If this held true for all kfuncs it would mean that skipping representing
them in BTF due to optimized-out parameters would be the wrong answer.
The key thing to figure out is this - if we optimize out a parameter, will
the subsequent parameters that are not optimized out still use the registers
that they would be expected to if no optimization had happened? So if I 
optimize out the first parameter say, will the second parameter use the 
"right" register (%rsi on x86_64)? If that were guaranteed, we could relax
the cases where we skip BTF generation to the following:

1. cases where multiple inconsistent function prototypes for the same name
   exist.
2. cases where a function has multiple instances with different optimization
   states (optimized out parameter in one CU but not another). This is another
   instance of 1 really, and shouldn't be an issue for kfuncs.
3. cases where an optimized-out parameter has knock-on effects for the
   registers used to handle other unoptimized parameters such that assumptions
   we would make from the function signature are violated for non-optimized out
   parameters. So the parameter would be flagged as using an unexpected
   register, and that unexpected case would instead lead to skipping BTF
   encoding.

I can have a go at implementing the above in pahole and seeing how it effects
our list of functions.

Note though that what's good for kfuncs isn't necessarily good for tracing
accuracy; if assumptions I make about parameter presence are violated, I will
see strange trace results based upon reading the code, whereas if I am
preparing kfunc parameters, a bit of extra work is done preparing an unused
parameter, but no harm is done. For the tracing case, function annotations
flagging optimized-out parameters via BTF tags could help.

However, none of the above will help problematic cases like
bpf_xdp_metadata_rx_timestamp() or bpf_xdp_metadata_rx_hash(); 
again we see missing location info in their DWARF representations

0x07449011:   DW_TAG_subprogram
                DW_AT_low_pc    (0xffffffff81ec8c80)

SOURCE DATA —

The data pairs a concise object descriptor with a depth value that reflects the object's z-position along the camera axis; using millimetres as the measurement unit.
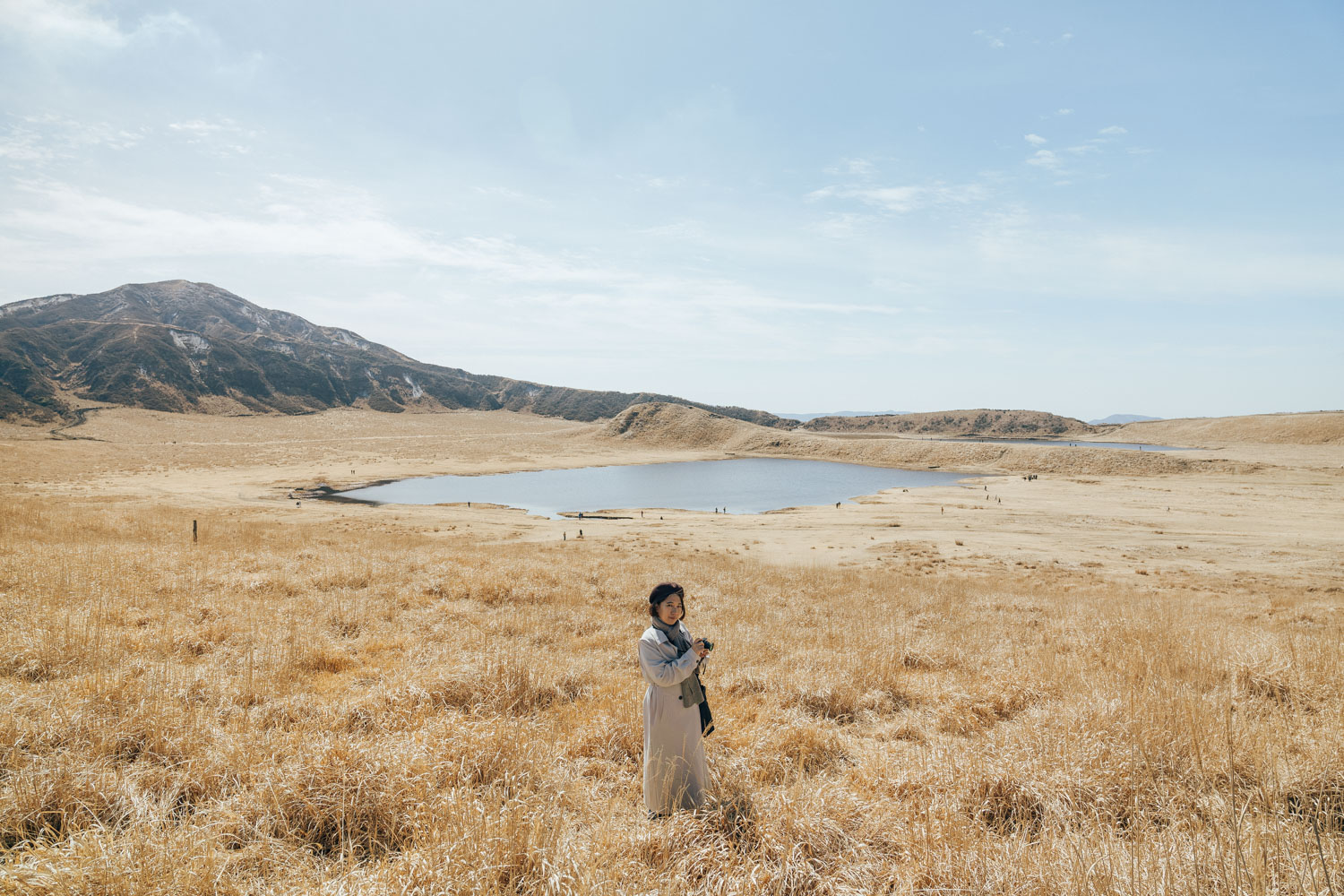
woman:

QUESTIONS ON THE MATERIAL —
- a) Print the stretch of the BTF discussion above from "2. cases where" through "issue for kfuncs.", unchanged.
- b) Carry on the BTF discussion of optimized-out kfunc parameters from the point where it stops.

RESULTS OF THE TASKS —
- a)
2. cases where a function has multiple instances with different optimization
   states (optimized out parameter in one CU but not another). This is another
   instance of 1 really, and shouldn't be an issue for kfuncs.

- b)
                DW_AT_high_pc   (0xffffffff81ec8c90)
                DW_AT_frame_base        (DW_OP_reg7 RSP)
                DW_AT_call_all_calls    (true)
                DW_AT_name      ("bpf_xdp_metadata_rx_timestamp")
                DW_AT_decl_file ("/home/jolsa/kernel/linux-qemu/net/core/xdp.c")
                DW_AT_decl_line (725)
                DW_AT_prototyped        (true)
                DW_AT_type      (0x0742f1ae "int")
                DW_AT_external  (true)

0x07449023:     DW_TAG_formal_parameter
                  DW_AT_name    ("ctx")
                  DW_AT_decl_file       ("/home/jolsa/kernel/linux-qemu/net/core/xdp.c")
                  DW_AT_decl_line       (725)
                  DW_AT_type    (0x0743dff0 "const xdp_md *")

0x0744902d:     DW_TAG_formal_parameter
                  DW_AT_name    ("timestamp")
                  DW_AT_decl_file       ("/home/jolsa/kernel/linux-qemu/net/core/xdp.c")
                  DW_AT_decl_line       (725)
                  DW_AT_type    (0x0743217a "u64 *")


...due to the function just being a "return -EOPNOTSUPP;":

Dump of assembler code for function bpf_xdp_metadata_rx_timestamp:
   0xffffffff81ec8c80 <+0>:	nopl   0x0(%rax,%rax,1)
   0xffffffff81ec8c85 <+5>:	mov    $0xffffffa1,%eax
   0xffffffff81ec8c8a <+10>:	cs jmp 0xffffffff8223c240 <__x86_return_thunk>
End of assembler dump.

__bpf_kfunc int bpf_xdp_metadata_rx_timestamp(const struct xdp_md *ctx, u64 *timestamp)
{
        return -EOPNOTSUPP;
}

...and playing around with various attributes here does not seem to help.

should_failslab() has a similar story, I suspect because __should_failslab()
got optimized out due to CONFIG_FAILSLAB=n and we get

(gdb) disassemble/s should_failslab
Dump of assembler code for function should_failslab:
mm/slab_common.c:
1462	{
   0xffffffff81422490 <+0>:	nopl   0x0(%rax,%rax,1)

1463		if (__should_failslab(s, gfpflags))
1464			return -ENOMEM;
1465		return 0;
1466	}
   0xffffffff81422495 <+5>:	xor    %eax,%eax
   0xffffffff81422497 <+7>:	cs jmp 0xffffffff8223c240 <__x86_return_thunk>
End of assembler dump.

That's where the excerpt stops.